[Python-ideas] reusing realpath()

Philip Jenvey pjenvey at underboss.org
Sat Sep 25 23:57:42 CEST 2010


On Sep 25, 2010, at 7:11 AM, Antoine Pitrou wrote:

> On Sun, 26 Sep 2010 00:00:57 +1000
> Ben Finney <ben+python at benfinney.id.au> wrote:
>> Antoine Pitrou <solipsis at pitrou.net>
>> writes:
>> 
>>> Again, why not simply improve realpath()?
>> 
>> Because that already does what it says it does.
> 
> So what? The behaviour of fetching the canonical name can be added to
> the behaviour of resolving symlinks. It wouldn't be incompatible with
> the current behaviour AFAICT. And it would be better than adding yet
> another function to our ménagerie of path-normalizing functions.
> We already have abspath(), normpath(), normcase(), realpath() -- all
> with very descriptive names as you might notice. We don't need another
> function.

realpath's docs describe its result as "the canonical path of the specified filename, eliminating any symbolic links encountered in the path (if they are supported by the operating system)".

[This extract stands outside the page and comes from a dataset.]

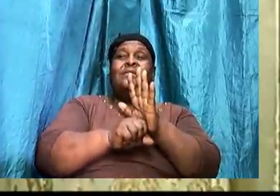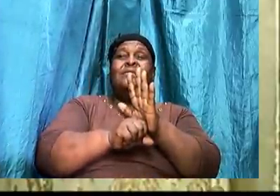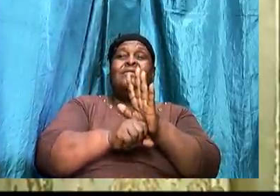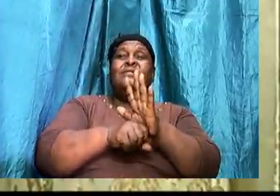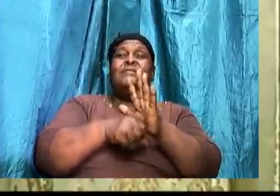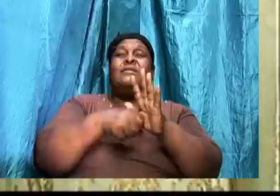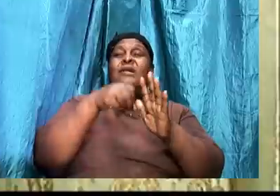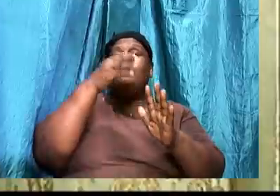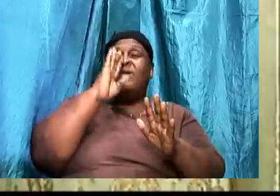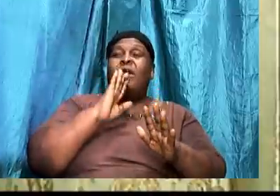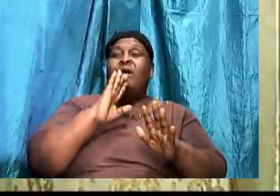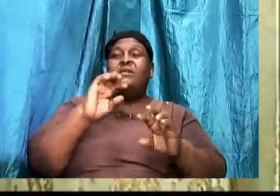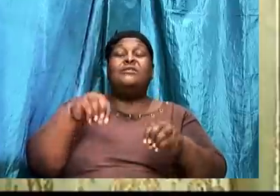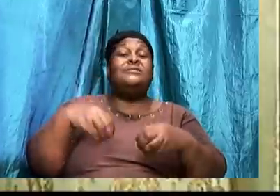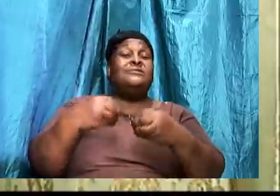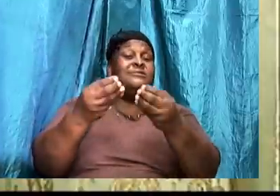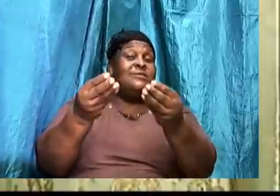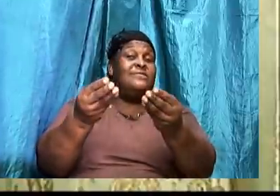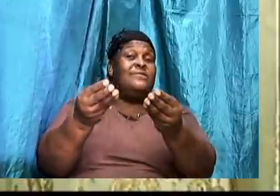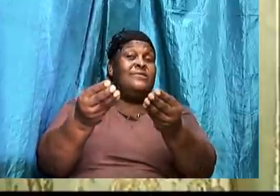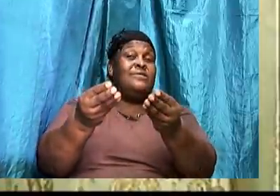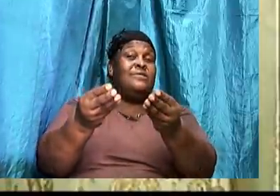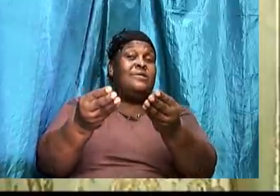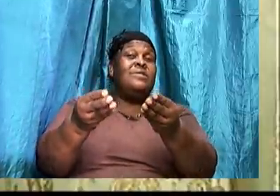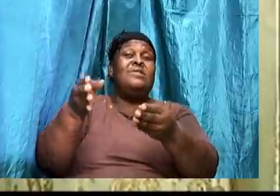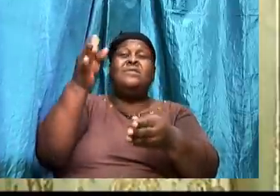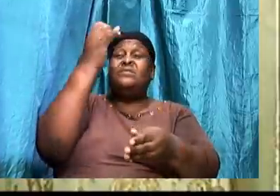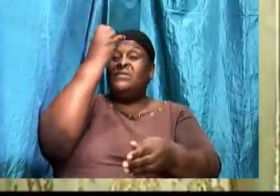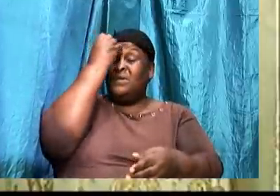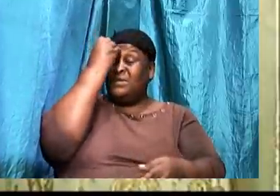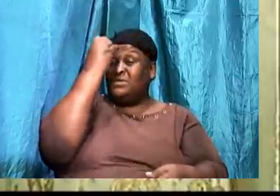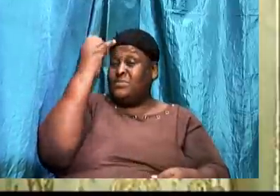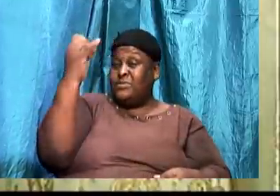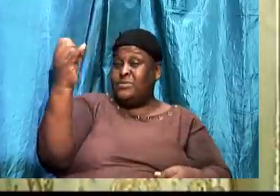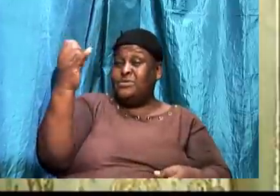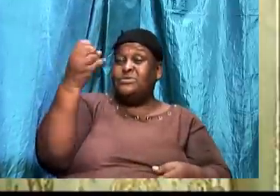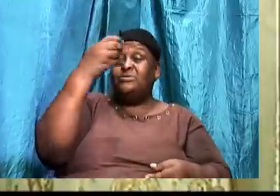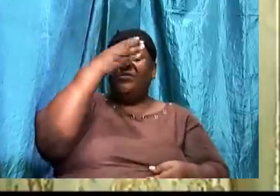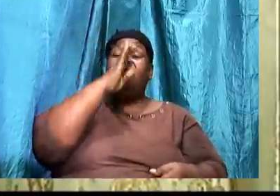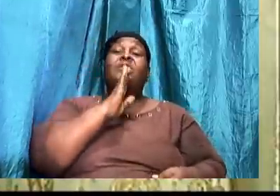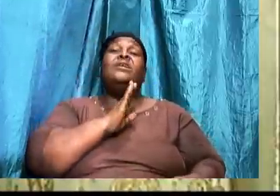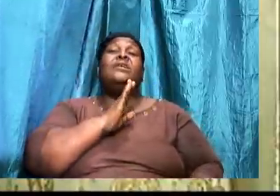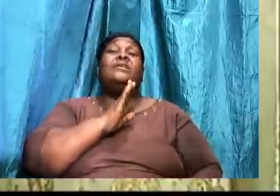Is given. The inspiration. Of God.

"Canonical" should describe the behavior we're after, with the correct case of the filename as it is actually stored on disk.

But isn't realpath modeled after POSIX realpath(3)? realpath(3) doesn't seem to clearly guarantee the original name as stored on disk either. However realpath(3) on OSX 10.6 with case-insensitive HFS+ does return the original name as it was stored. Do any other platforms do this and do we care about maintaining parity with realpath(3)?